Operational Metrics (DevOps)
Conversion Duration
tonl_conversion_duration_seconds{operation="json_to_tonl"}Processing time histogram.
Active Connections
tonl_active_connectionsCurrent SSE connections.
Data Size
tonl_data_size_bytes{type="json_input"}
tonl_data_size_bytes{type="tonl_output"}Bytes processed by type.
System Metrics
Standard Node.js metrics with tonl_ prefix:
tonl_process_cpu_seconds_totaltonl_nodejs_heap_size_total_bytestonl_nodejs_eventloop_lag_seconds
Grafana Dashboard
Import the pre-built dashboard:
- Open Grafana at http://localhost:3001
- Login (admin/admin)
- Import dashboard from
grafana-dashboard.json
Dashboard Panels
Row 1: Business Impact
- Cost Savings (USD)
- Tokens Saved
- Compression Ratio
- Active Connections
Row 2: Performance
- Requests per Second
- Conversion Latency (p95, p50)
Row 3: Operations
- Requests by Model
- Requests by Operation
- Error Rate
Row 4: Infrastructure
- Data Size Distribution
- Memory Usage
- CPU Usage
Query Examples
Cost Savings Rate
rate(tonl_estimated_cost_savings_usd[5m])Throughput
rate(tonl_conversion_requests_total[1m])Error Rate
rate(tonl_conversion_requests_total{status="error"}[5m])
/
rate(tonl_conversion_requests_total[5m])P95 Latency
histogram_quantile(0.95,
rate(tonl_conversion_duration_seconds_bucket[5m])
)Compression Efficiency
avg(tonl_compression_ratio{model="gpt-4o"})Alerting Rules
High Error Rate
- alert: HighConversionErrorRate
expr: |
rate(tonl_conversion_requests_total{status="error"}[5m])
/
rate(tonl_conversion_requests_total[5m]) > 0.05
for: 5m
labels:
severity: warning
annotations:
summary: "High conversion error rate"High Latency
- alert: HighConversionLatency
expr: |
histogram_quantile(0.95,
rate(tonl_conversion_duration_seconds_bucket[5m])
) > 1
for: 5m
labels:
severity: warning
annotations:
summary: "Conversion latency above 1s"Memory Usage
- alert: HighMemoryUsage
expr: |
tonl_nodejs_heap_size_used_bytes
/
tonl_nodejs_heap_size_total_bytes > 0.9
for: 5m
labels:
severity: critical
annotations:
summary: "Memory usage above 90%"Model Pricing
Tracked models with pricing per 1M tokens:
| Model | Provider | Price/1M |
|---|---|---|
| gpt-4o | OpenAI | $2.50 |
| gpt-4o-mini | OpenAI | $0.15 |
| claude-sonnet-4 | Anthropic | $3.00 |
| claude-opus-4 | Anthropic | $15.00 |
| gemini-2.0-flash | $0.075 |
Security
The /metrics endpoint is public by default.

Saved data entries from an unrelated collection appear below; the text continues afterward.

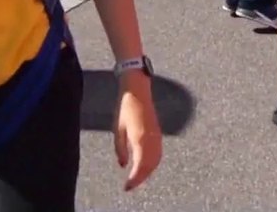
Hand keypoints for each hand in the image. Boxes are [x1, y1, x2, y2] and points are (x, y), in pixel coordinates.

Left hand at [114, 75, 161, 191]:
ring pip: (156, 161)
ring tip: (138, 179)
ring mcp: (156, 136)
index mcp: (140, 138)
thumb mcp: (118, 129)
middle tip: (130, 185)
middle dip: (141, 178)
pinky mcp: (158, 133)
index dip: (134, 179)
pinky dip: (153, 163)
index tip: (127, 186)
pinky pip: (158, 153)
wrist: (138, 91)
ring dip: (148, 172)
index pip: (139, 166)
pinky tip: (147, 166)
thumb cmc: (125, 107)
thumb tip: (123, 165)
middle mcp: (151, 139)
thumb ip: (120, 149)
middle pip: (149, 166)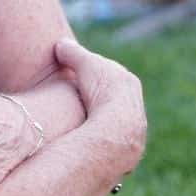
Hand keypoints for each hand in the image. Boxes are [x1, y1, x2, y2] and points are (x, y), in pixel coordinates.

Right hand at [54, 38, 146, 169]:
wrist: (117, 128)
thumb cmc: (101, 91)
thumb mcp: (84, 64)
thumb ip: (73, 53)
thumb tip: (61, 45)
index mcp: (127, 82)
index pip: (109, 76)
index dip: (92, 75)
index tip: (76, 79)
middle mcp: (135, 106)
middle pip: (114, 100)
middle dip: (99, 100)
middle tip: (77, 103)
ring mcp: (133, 130)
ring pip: (114, 123)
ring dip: (100, 125)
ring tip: (79, 128)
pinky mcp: (127, 151)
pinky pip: (111, 143)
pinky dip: (101, 141)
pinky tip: (87, 145)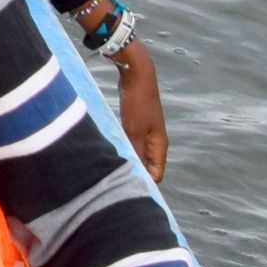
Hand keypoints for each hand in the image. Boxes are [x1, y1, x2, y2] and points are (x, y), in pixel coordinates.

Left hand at [114, 40, 167, 181]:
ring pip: (137, 154)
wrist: (136, 75)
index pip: (156, 174)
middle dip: (133, 173)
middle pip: (147, 166)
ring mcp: (146, 133)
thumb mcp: (134, 130)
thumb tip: (133, 172)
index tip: (125, 190)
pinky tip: (107, 151)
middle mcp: (155, 142)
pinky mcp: (135, 124)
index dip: (144, 184)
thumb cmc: (137, 103)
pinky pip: (130, 142)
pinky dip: (122, 147)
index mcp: (159, 146)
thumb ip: (135, 152)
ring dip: (126, 160)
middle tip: (112, 180)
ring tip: (108, 168)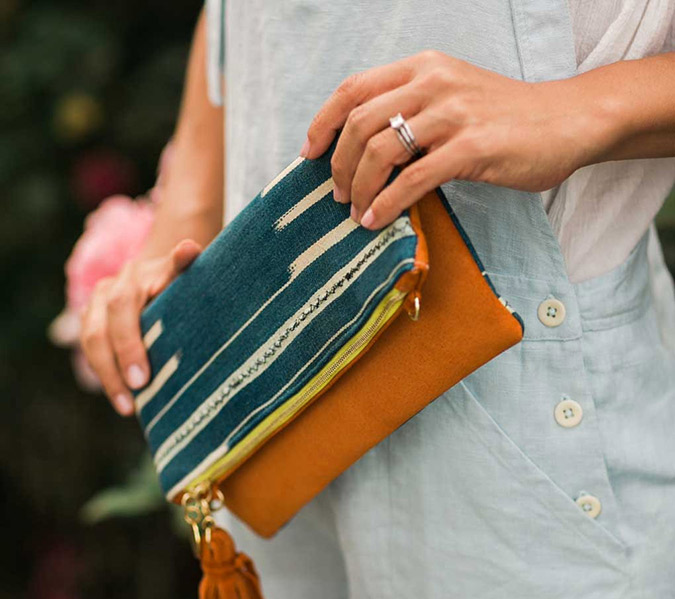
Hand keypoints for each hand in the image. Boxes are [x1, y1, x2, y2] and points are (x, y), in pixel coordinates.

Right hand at [80, 238, 200, 415]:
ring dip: (107, 378)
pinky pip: (91, 352)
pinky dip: (105, 376)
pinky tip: (124, 400)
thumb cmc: (181, 280)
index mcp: (132, 278)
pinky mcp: (92, 322)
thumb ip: (185, 266)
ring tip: (127, 408)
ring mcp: (96, 306)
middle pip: (100, 331)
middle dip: (116, 366)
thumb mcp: (186, 274)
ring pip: (90, 343)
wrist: (161, 272)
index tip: (142, 379)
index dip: (128, 344)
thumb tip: (189, 248)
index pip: (122, 309)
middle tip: (136, 394)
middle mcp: (108, 290)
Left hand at [301, 50, 605, 229]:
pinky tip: (376, 221)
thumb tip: (367, 153)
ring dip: (359, 188)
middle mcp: (433, 83)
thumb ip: (412, 114)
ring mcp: (453, 113)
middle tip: (337, 195)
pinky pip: (413, 180)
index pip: (353, 88)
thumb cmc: (506, 118)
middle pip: (359, 121)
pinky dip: (387, 204)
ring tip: (356, 212)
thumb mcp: (452, 99)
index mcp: (423, 68)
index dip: (322, 123)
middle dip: (339, 165)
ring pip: (381, 150)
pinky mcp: (472, 147)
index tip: (308, 154)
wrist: (567, 121)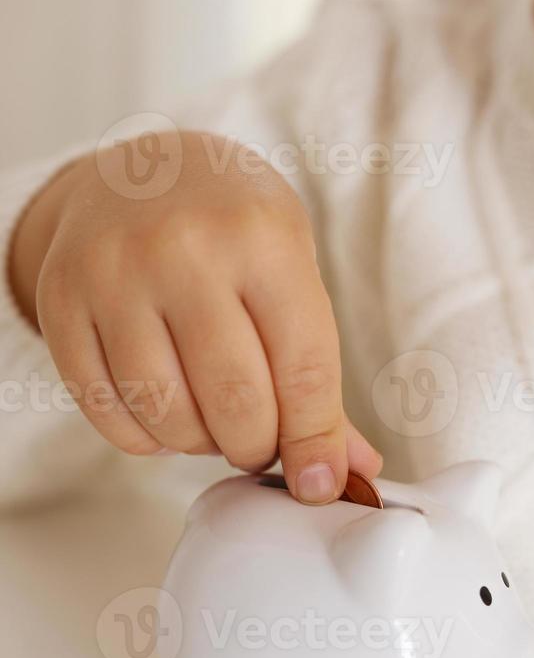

Protect in production:
Firewall
# Allow only from Prometheus server
iptables -A INPUT -p tcp --dport 3000 -s 10.0.1.100 -j ACCEPT
iptables -A INPUT -p tcp --dport 3000 -j DROPReverse Proxy (nginx)
location /metrics {
allow 10.0.1.0/24; # Prometheus network
deny all;
proxy_pass http://localhost:3000;
}Troubleshooting
Metrics not updating
Check server logs for errors in metric recording.
High memory usage
Memory should stay constant (~50-100MB). If growing, check for memory leaks.
Missing metrics
Ensure server version is 1.0.0+. Restart server if needed.